Reproduce the opening lines of the records exactly, up to and including the line in which "Introduction" occurs.

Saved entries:
◇ ◇ ◇ ◇ ◇ ◇ ◇
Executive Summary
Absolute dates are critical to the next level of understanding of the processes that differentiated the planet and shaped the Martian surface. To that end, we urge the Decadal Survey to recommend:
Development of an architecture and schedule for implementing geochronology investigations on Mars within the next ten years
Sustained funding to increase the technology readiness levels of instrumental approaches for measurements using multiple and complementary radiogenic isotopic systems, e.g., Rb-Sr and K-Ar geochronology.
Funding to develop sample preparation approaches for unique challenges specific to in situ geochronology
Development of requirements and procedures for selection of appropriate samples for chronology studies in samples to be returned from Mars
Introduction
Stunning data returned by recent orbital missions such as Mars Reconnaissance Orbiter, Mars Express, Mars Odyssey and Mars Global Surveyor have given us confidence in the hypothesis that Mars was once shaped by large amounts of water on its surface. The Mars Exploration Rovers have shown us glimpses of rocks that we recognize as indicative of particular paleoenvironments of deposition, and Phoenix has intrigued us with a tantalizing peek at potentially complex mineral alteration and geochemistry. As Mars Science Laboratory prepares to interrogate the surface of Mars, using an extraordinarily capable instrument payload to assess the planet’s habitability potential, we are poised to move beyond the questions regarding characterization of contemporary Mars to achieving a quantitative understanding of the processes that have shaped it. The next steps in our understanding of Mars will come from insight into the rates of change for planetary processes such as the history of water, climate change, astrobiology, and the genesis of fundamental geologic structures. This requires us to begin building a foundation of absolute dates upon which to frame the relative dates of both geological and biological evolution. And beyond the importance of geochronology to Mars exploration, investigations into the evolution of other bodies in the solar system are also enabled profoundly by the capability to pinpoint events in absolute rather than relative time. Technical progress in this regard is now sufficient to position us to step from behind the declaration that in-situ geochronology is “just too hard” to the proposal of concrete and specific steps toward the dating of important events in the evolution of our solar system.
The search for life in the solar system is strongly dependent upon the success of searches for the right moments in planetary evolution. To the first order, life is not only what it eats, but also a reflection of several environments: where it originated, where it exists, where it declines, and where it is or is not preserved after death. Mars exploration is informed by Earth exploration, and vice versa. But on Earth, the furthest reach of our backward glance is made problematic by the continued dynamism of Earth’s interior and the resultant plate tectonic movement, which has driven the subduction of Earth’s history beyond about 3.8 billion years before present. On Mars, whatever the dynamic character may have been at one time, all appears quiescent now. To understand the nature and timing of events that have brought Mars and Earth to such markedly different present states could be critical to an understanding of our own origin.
◇ ◇ ◇ ◇ ◇ ◇ ◇
- _Completed task_
Executive Summary
Absolute dates are critical to the next level of understanding of the processes that differentiated the planet and shaped the Martian surface. To that end, we urge the Decadal Survey to recommend:
Development of an architecture and schedule for implementing geochronology investigations on Mars within the next ten years
Sustained funding to increase the technology readiness levels of instrumental approaches for measurements using multiple and complementary radiogenic isotopic systems, e.g., Rb-Sr and K-Ar geochronology.
Funding to develop sample preparation approaches for unique challenges specific to in situ geochronology
Development of requirements and procedures for selection of appropriate samples for chronology studies in samples to be returned from Mars
Introduction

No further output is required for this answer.